Hi, I wanted to try Debian but i found out that its foundation relies heavily on systemd. I’m using a Lenovo Ideapad 500-15isk that’s why I want to be away from systemd’s bloat, I’m still not an advanced user but i had Ubuntu + KDE for 2 Years (GUI only) then used CachyOS + Hyprland(Caelestia shell) for 1.5 years ( Used Terminal more than GUI). This time I want to make the OS usage as low as possible but also not old/ugly. Thank you in advance.


I use AntiX (core) with runit, and it’s basically just an opinionated Debian with less systemd bloat (and extra packages from MXLinux repo). It works swimmingly on my laptop with an i3-4030U Lenovo Flex 2 (although I did upgrade to 16 GB of memory). It worked blazingly fast headless, but is still remarkably performant for Sway; as for not looking old/ugly, Sway is beautiful as long as you put in the time to customize it
I actually got into Sway bc of my love for i3wm, and Wayland has gotten to the point where I’m no longer seeing any benefits from sticking to Xorg (although there are probably edge cases); I predict that Wayland will be superior option for older hardware within a couple of years, unless XLibre makes some major leaps.
are screensharing and remote desktop on wayland still horrible? my experience last year ether does not work or keep asking for permission that I cannot allow all the time.
I get where y9u’re coming from, screen-sharing used to be a massive pain point for me. I regularly host movie nights thru discord on my Debian + GNOME pc. I haven’t switched off Wayland in a few months on that one. Besides the occasional audio issue, which gets resolved by unsharing and then sharing the window again, I haven’t had issues.

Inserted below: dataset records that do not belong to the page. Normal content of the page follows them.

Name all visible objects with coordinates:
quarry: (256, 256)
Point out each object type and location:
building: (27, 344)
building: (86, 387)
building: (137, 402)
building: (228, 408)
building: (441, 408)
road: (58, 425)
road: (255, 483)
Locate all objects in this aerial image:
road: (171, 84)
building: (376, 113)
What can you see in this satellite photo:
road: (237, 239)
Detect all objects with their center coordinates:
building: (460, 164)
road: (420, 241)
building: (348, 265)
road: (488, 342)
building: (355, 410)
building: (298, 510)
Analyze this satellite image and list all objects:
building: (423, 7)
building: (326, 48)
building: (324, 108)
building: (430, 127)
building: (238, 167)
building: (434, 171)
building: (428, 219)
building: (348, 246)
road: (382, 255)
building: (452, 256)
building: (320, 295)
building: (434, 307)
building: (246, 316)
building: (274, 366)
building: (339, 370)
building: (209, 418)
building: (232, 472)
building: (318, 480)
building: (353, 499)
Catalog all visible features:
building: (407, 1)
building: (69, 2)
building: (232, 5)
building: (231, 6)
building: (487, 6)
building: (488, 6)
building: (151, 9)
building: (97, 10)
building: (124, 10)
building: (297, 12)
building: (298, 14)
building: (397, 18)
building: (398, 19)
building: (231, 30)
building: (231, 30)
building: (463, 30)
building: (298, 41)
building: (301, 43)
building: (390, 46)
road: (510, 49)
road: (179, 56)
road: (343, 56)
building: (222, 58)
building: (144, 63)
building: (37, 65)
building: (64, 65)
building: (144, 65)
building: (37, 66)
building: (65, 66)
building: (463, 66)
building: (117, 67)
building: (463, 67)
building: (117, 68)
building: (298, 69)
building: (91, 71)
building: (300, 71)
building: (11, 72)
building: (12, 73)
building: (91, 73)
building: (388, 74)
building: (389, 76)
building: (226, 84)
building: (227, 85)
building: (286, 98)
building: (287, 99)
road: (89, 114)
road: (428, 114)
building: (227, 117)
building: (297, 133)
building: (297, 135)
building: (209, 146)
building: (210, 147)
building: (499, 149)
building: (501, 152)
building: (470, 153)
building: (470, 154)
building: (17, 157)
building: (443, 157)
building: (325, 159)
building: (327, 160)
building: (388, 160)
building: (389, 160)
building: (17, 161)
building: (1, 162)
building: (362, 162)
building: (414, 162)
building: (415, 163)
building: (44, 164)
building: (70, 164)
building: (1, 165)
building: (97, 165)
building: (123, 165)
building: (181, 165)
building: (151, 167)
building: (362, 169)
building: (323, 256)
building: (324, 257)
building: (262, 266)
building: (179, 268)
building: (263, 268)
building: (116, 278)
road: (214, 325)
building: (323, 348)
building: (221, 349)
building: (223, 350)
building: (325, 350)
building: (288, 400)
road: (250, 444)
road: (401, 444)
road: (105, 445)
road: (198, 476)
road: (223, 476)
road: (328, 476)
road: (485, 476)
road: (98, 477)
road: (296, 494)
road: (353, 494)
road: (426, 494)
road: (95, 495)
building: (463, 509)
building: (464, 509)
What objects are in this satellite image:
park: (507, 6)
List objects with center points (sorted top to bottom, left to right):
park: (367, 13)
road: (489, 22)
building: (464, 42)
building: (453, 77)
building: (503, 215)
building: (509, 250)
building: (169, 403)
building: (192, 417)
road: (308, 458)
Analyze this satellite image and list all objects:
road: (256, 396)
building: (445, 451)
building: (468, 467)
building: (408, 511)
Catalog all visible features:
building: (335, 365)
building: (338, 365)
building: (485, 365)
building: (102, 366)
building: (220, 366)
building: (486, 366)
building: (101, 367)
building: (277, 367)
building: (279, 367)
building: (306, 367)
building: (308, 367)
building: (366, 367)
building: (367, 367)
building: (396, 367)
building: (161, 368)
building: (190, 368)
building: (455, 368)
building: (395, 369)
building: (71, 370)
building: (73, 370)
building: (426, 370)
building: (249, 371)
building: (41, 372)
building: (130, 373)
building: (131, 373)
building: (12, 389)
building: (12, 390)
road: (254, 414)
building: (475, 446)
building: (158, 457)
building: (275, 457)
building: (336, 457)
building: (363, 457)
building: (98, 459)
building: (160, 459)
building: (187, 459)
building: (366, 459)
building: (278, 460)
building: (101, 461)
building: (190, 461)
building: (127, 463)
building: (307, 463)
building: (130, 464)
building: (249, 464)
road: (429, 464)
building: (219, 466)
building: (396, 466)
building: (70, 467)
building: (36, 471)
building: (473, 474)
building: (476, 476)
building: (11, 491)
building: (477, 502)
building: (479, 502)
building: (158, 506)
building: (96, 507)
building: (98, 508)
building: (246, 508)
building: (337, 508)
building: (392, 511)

Idk about remote desktop. On the same PC, I used to use Remmina to access my work (windows) PC, starting about 2.5 years ago; the only problem I had back then was that I had to run Remmina as root for the multi-monitor support to work correctly (which could be done as a regular user in Xorg). All this to say that remote desktop hasn’t ever really been FUBAR for me, and I haven’t tried it in about a year. On the other hand, the “you’ve gotta be root” was a deal-breaker, and even back then I only tested it in one direction (never tried accessing my Debian pc via RDP).